* [PROBLEMS TO WORK ON]
1. Translate this sentence from the De Bruijn indices thread into Spanish: "De Bruijn indices do nothing about factoring out common use sites."
2. Extract the passage of the De Bruijn indices thread from "What you really" up to and including "they are superfluous.".

On Fri, Jul 13, 2012 at 10:31 AM, And Rosta <and.rosta@gmail.com <mailto:and.rosta@gmail.com>> wrote:
    An example (without wanting to be distracted by irrelevant details):

    "Da djuno lo du'u de prami da gi'e de nelci da"
    djuno(da, &(prami(de, da), nelci(de, da)))

    Task 1: notate this (linearly) so that "da" and "de" each appear only once.

    And then:

    Task 2: Improve the system so that speakers don't have to hold in memory the arbitrary correspondence between variable & phonological form.

    Will De Bruijn indices deal with Task 1? If they do, I'd be thrilled to have learnt summat new.


Ah... No. De Bruijn indices do nothing about factoring out common use sites. You might want to look into the SKI (or SK) calculus; it is capable of expressing everything that the lambda calculus is.

What you really want is to define a predicate out of djuno, du'u, prami, and nelci that has the right meaning and never use "da" or "de" at all, because if they appear only once and in obvious positions, they are superfluous.

Here's how I would go about deriving such a predicate, in case it helps:

Recognize that \ko'a. \ko'e. gi'e (prami ko'a ko'e) (nelci ko'a ko'e) is a useful abstraction
This abstraction can be generalized to
\conn. \b1. \b2. \ko'a. \ko'e. conn (b1 ko'a ko'e) (b2 ko'a ko'e) which reduces to SK as follows
\conn. \b1. \b2. \ko'a. \ko'e. (conn (b1 ko'a ko'e))                                 (b2 ko'a ko'e)

* [DATASET EXCERPTS]

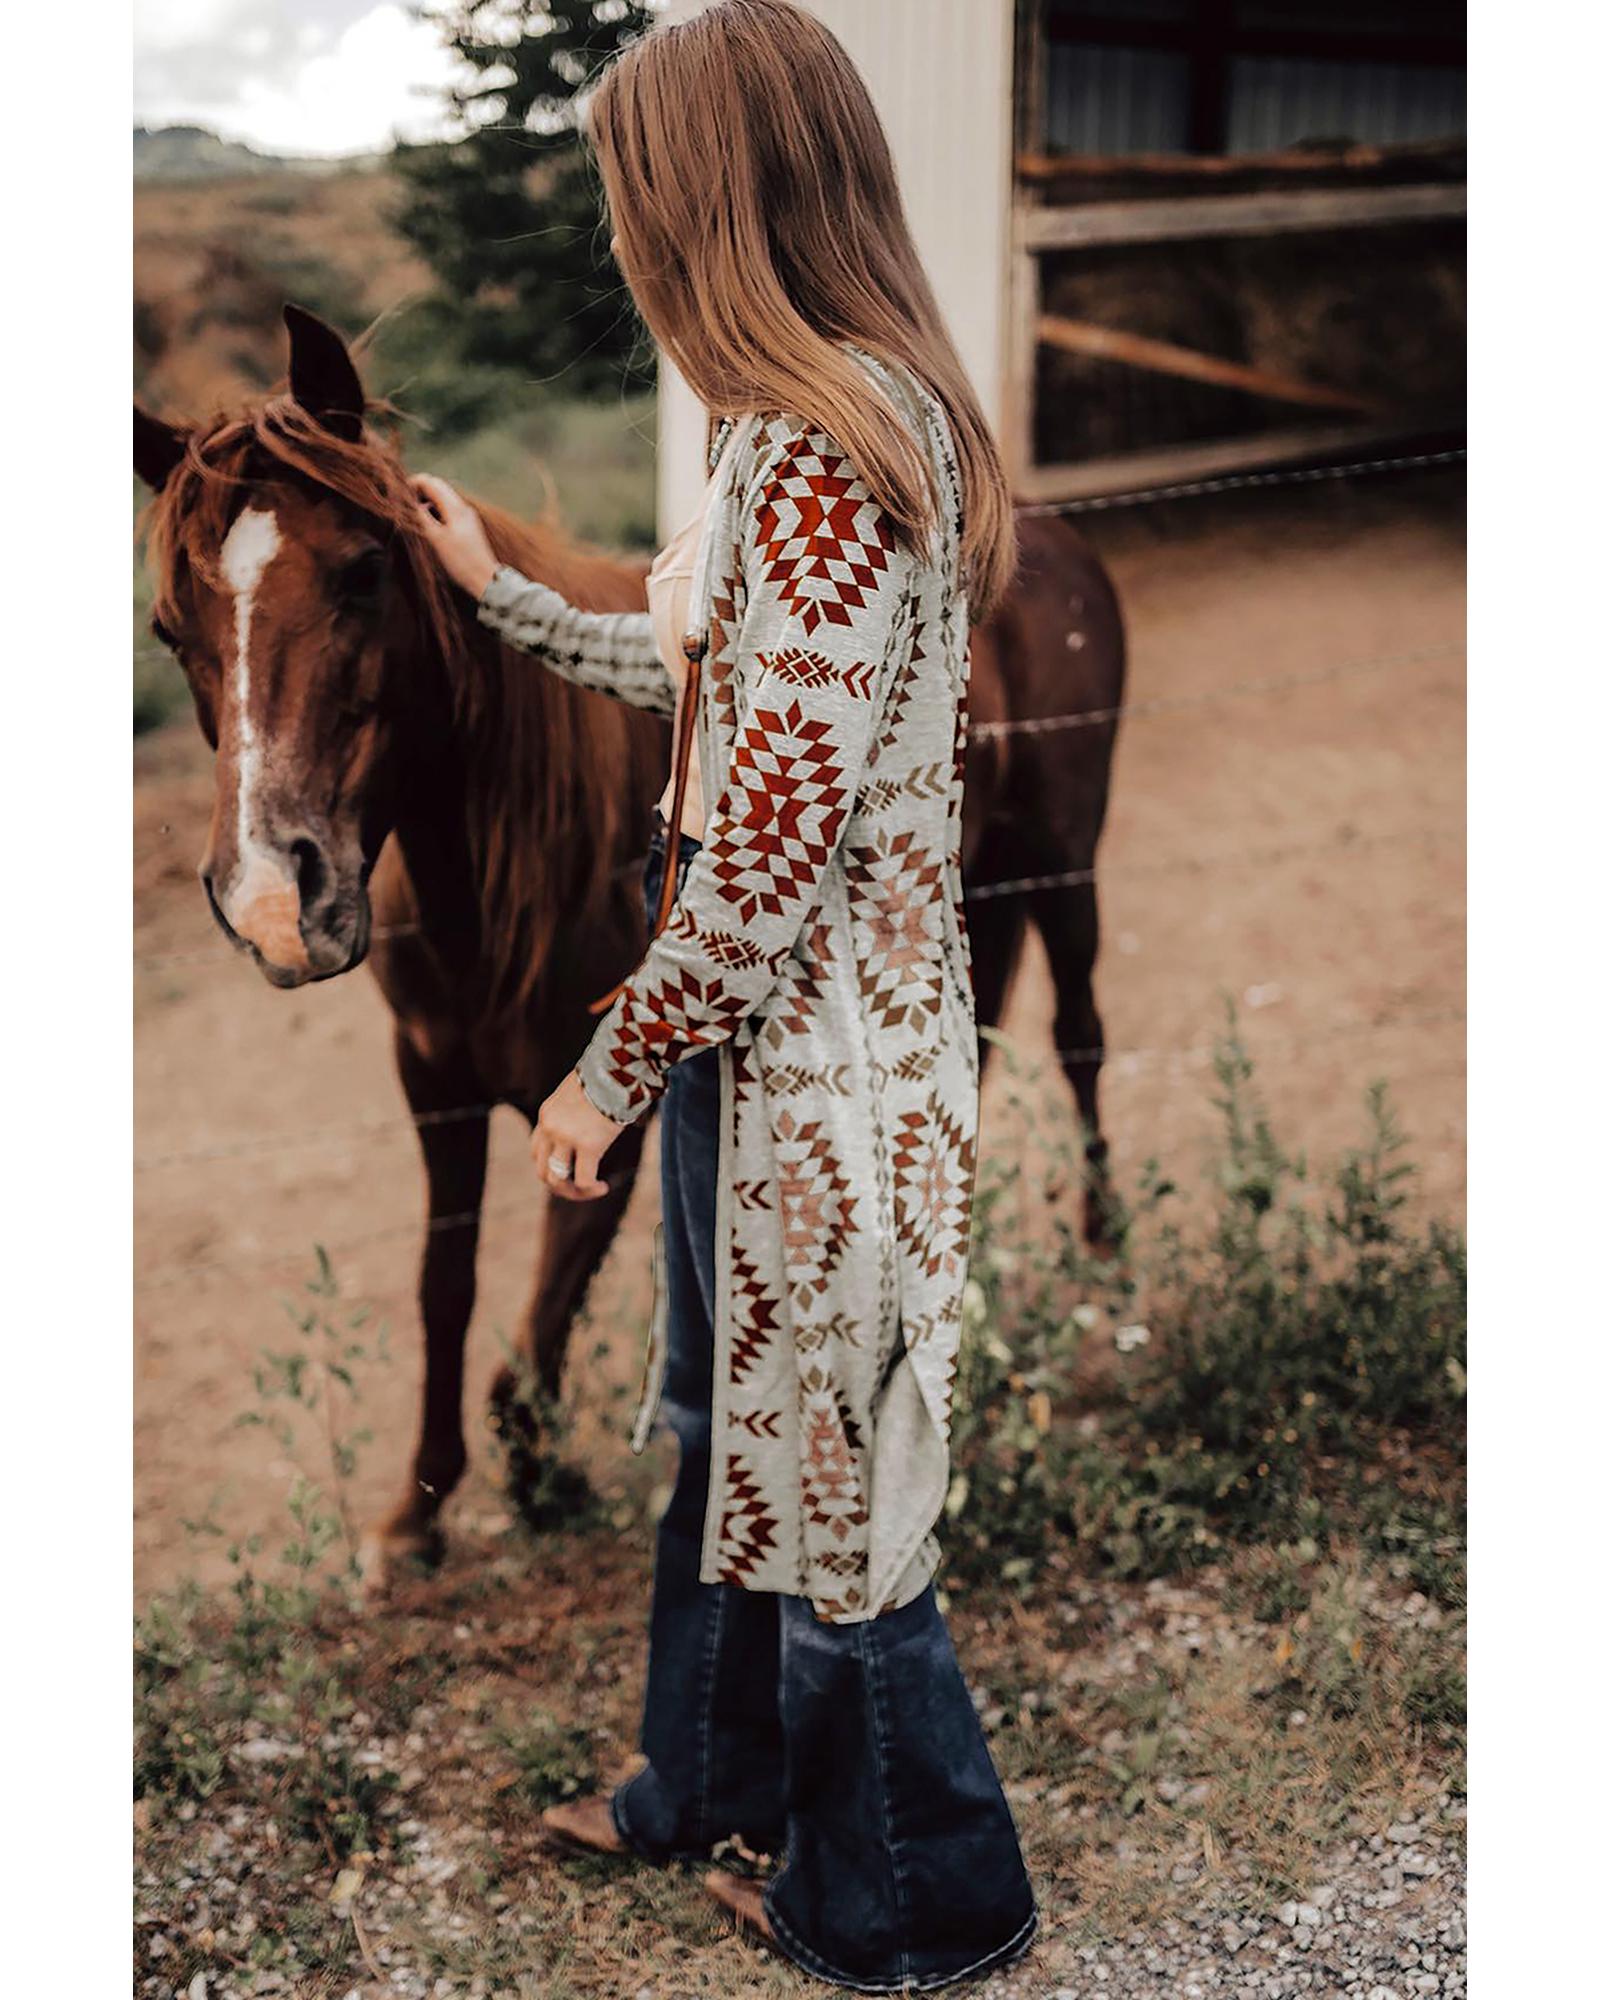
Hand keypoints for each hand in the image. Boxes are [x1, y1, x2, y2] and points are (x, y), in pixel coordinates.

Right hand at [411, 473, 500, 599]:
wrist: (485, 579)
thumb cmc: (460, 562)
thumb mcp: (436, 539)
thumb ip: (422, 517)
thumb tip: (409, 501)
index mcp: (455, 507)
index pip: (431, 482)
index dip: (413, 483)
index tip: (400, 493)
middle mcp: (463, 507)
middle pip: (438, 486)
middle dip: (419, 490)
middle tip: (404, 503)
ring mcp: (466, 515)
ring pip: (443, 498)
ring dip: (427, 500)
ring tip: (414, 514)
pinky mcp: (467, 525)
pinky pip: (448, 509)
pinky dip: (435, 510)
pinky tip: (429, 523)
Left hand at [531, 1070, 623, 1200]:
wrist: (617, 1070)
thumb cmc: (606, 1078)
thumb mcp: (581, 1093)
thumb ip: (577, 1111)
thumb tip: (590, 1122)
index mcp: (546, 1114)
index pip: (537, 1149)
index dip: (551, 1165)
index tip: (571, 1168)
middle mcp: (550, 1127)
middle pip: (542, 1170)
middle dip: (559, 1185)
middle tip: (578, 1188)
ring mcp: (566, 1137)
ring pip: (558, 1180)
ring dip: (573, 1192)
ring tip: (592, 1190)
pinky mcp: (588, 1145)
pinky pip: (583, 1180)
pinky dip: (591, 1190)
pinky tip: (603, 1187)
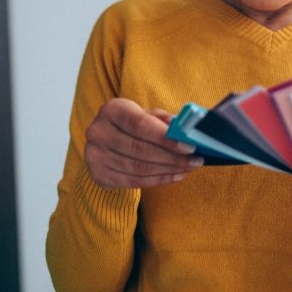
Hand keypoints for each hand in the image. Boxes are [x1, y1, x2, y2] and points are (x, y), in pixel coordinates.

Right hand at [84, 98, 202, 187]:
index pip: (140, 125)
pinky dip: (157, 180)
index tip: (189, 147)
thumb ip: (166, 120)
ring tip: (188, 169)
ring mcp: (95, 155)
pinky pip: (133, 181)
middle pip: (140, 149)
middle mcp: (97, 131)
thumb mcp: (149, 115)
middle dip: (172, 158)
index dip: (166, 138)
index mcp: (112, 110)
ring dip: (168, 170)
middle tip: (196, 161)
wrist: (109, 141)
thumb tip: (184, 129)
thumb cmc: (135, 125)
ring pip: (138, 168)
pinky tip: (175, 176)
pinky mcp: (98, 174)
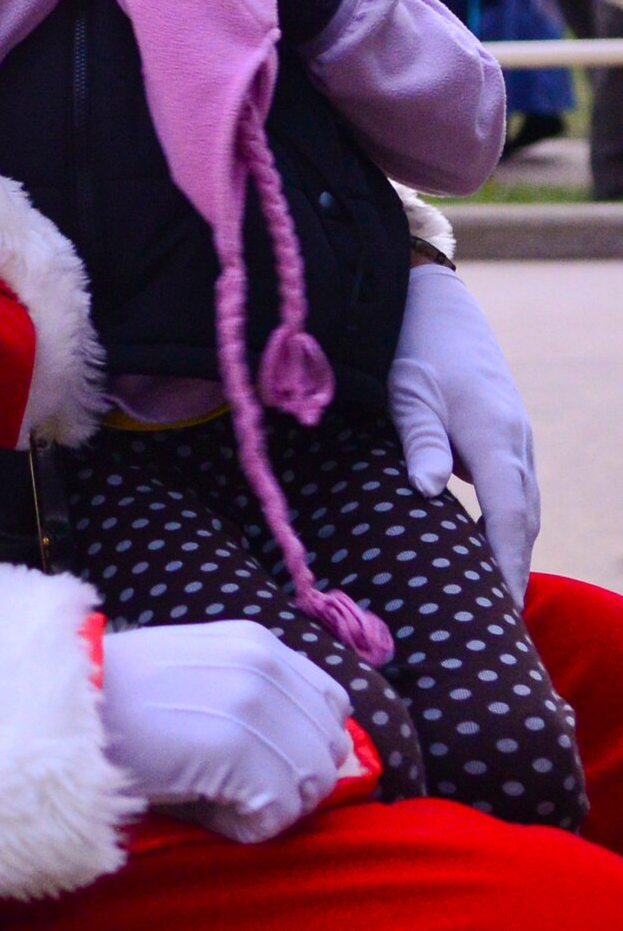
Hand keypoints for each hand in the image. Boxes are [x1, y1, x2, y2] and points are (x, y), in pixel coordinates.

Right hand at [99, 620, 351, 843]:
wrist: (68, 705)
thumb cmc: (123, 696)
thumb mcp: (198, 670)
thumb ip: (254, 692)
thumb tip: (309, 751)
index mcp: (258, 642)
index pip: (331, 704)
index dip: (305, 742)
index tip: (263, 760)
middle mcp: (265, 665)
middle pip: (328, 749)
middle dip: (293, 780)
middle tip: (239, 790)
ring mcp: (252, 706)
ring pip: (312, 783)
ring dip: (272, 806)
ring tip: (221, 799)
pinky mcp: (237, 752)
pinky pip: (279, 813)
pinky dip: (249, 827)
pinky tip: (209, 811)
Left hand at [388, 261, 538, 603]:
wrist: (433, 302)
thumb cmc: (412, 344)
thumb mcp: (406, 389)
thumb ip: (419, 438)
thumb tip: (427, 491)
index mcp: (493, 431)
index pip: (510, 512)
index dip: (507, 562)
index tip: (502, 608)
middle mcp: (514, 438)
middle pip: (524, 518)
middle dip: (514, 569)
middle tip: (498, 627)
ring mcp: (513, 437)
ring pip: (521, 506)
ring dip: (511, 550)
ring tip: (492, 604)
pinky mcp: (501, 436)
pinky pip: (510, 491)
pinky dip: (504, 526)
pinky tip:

* [RESULTS IN ORDER]
1. Los índices de De Bruijn no hacen nada para factorizar los sitios de uso comunes.

2.
What you really want is to define a predicate out of djuno, du'u, prami, and nelci that has the right meaning and never use "da" or "de" at all, because if they appear only once and in obvious positions, they are superfluous.